As Alice G. Walton, a writer for Forbes, points out,
“Meditation and mindfulness training have accumulated some impressive evidence, suggesting that the practices can change not only the structure and function of the brain, but also our behaviour and moment-to-moment experience.”
This recent study found the same thing, and the following describes what they discovered when they scanned the participants’ brains at the end of each module and then compared the groups against one another:
“Training in Presence was linked to enhanced thickness in the anterior prefrontal cortex (PFC) and the anterior cingulate cortex (ACC), which are known to be strongly involved in attention. Affect training was linked to increased thickness in regions known to be involved in socially driven emotions like empathy: and Perspective training associated with changes in areas involved in understanding the mental states of others, and, interestingly, inhibiting the perspective of oneself.”
These results further elaborate on a wealth of previous studies showing what meditation can do to the brain.

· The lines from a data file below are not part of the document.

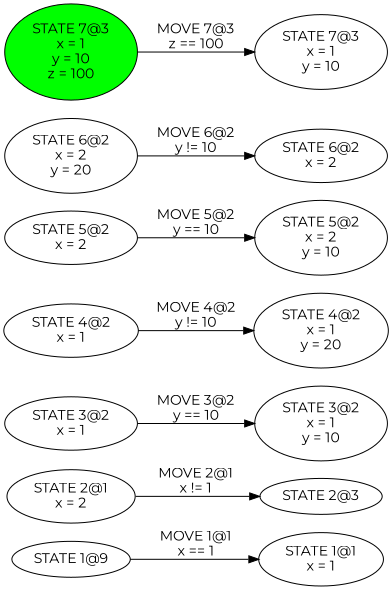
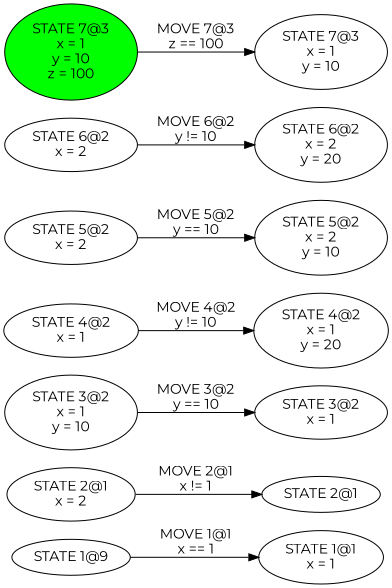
  digraph {
    fontname=Montserrat
    rankdir=LR
    splines=line
    node [fontname=Montserrat]
    edge [fontname=Montserrat]
    n1 [label="STATE 1@9"]
    "STATE 1@1\nx = 1\n"
    "STATE 2@1\nx = 2\n"
-   "STATE 2@1\n" [label="STATE 2@3"]
+   "STATE 2@1\n"
    "STATE 3@2\nx = 1\n"
    "STATE 3@2\nx = 1\ny = 10\n"
    "STATE 4@2\nx = 1\n"
    "STATE 4@2\nx = 1\ny = 20\n"
    "STATE 5@2\nx = 2\n"
    "STATE 5@2\nx = 2\ny = 10\n"
    "STATE 6@2\nx = 2\n"
    "STATE 6@2\nx = 2\ny = 20\n"
    "STATE 7@3\nx = 1\ny = 10\nz = 100\n" [fillcolor=green style=filled]
    "STATE 7@3\nx = 1\ny = 10\n"
    n1 -> "STATE 1@1\nx = 1\n" [label="MOVE 1@1\nx == 1"]
    "STATE 2@1\nx = 2\n" -> "STATE 2@1\n" [label="MOVE 2@1\nx != 1"]
-   "STATE 3@2\nx = 1\n" -> "STATE 3@2\nx = 1\ny = 10\n" [label="MOVE 3@2\ny == 10"]
+   "STATE 3@2\nx = 1\ny = 10\n" -> "STATE 3@2\nx = 1\n" [label="MOVE 3@2\ny == 10"]
    "STATE 4@2\nx = 1\n" -> "STATE 4@2\nx = 1\ny = 20\n" [label="MOVE 4@2\ny != 10"]
    "STATE 5@2\nx = 2\n" -> "STATE 5@2\nx = 2\ny = 10\n" [label="MOVE 5@2\ny == 10"]
-   "STATE 6@2\nx = 2\ny = 20\n" -> "STATE 6@2\nx = 2\n" [label="MOVE 6@2\ny != 10"]
+   "STATE 6@2\nx = 2\n" -> "STATE 6@2\nx = 2\ny = 20\n" [label="MOVE 6@2\ny != 10"]
    "STATE 7@3\nx = 1\ny = 10\nz = 100\n" -> "STATE 7@3\nx = 1\ny = 10\n" [label="MOVE 7@3\nz == 100"]
  }
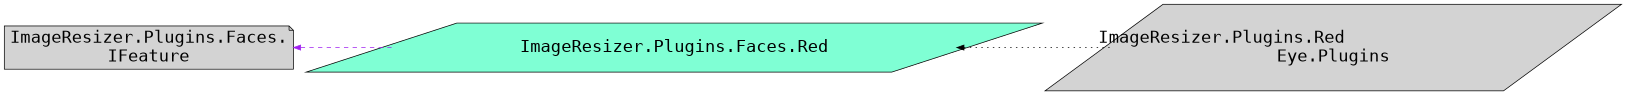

Walton goes on to emphasize,
“Lots of research has found that experienced meditators have significantly altered brain structure and function, but a growing number of studies has also found that relatively brief meditation training in novices (for instance, the well-known eight-week MBSR program) can also shift brain function, improve well-being, and reduce symptoms of depression and anxiety.”
Mediation clearly has health benefits for the brain, among other parts of the body. Not only can it be used to improve your brain, decrease anxiety, depression, fear, etc., but it’s a great way to increase empathy and feel love and compassion as well. These are qualities the world needs more of, so perhaps the world needs more meditators?
Meditation could be used for interventions in schools and in other places where children and people feel stressed. Furthermore, meditation can be used to reach different states of consciousness, and perhaps even altered states of consciousness.
There is still a lot we are learning about meditation, but one thing is for certain, and that’s the fact that it can help change an individual for the better in several different ways.